(Saved entries)
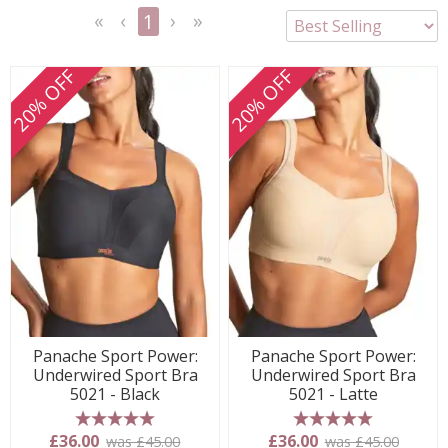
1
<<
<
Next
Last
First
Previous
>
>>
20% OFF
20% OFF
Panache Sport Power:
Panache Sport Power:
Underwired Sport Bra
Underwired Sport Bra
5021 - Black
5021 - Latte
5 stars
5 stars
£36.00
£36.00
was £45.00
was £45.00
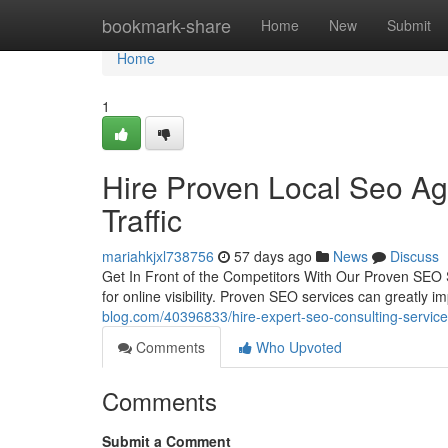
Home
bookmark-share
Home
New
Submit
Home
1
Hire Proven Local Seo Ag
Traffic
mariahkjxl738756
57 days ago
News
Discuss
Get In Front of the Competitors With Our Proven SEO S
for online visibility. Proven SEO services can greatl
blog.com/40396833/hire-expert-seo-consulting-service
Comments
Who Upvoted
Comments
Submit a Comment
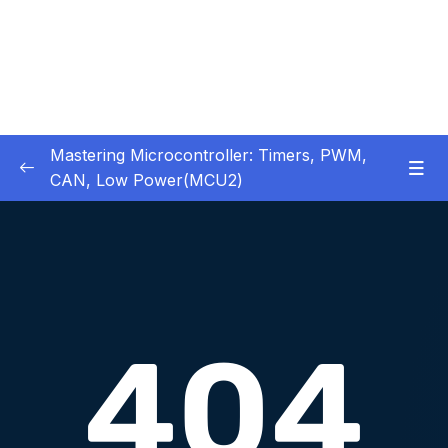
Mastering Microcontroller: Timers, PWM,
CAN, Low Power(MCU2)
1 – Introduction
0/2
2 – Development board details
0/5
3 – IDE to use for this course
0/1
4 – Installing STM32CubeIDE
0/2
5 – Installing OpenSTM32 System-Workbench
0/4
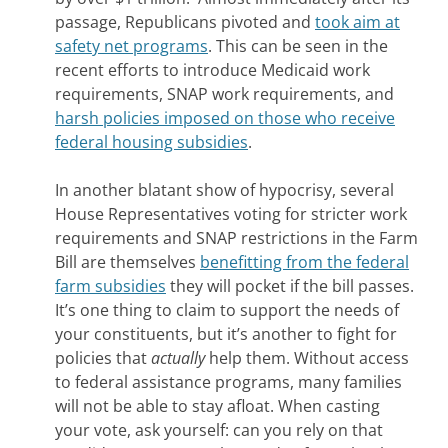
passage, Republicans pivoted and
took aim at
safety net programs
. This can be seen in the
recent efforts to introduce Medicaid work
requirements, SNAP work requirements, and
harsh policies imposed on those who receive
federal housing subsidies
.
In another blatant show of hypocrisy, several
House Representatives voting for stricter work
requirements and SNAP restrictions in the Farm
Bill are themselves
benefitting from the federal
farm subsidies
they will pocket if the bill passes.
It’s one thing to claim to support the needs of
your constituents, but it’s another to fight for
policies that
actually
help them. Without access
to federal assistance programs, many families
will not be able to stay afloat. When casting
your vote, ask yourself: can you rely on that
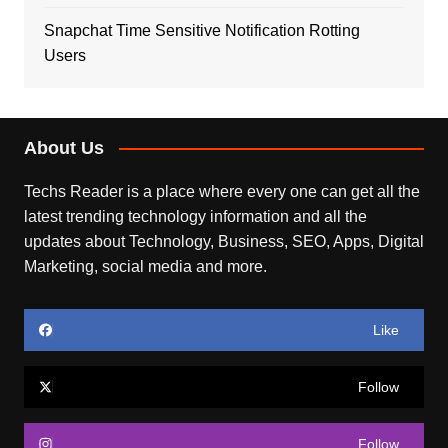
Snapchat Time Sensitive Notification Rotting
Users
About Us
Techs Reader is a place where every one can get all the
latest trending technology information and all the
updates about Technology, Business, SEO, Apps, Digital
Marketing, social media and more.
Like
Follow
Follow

Assigned task: Among the lines above, find those containing the word "requirements" and copy each.

Exercise solution:
requirements, SNAP work requirements, and
requirements and SNAP restrictions in the Farm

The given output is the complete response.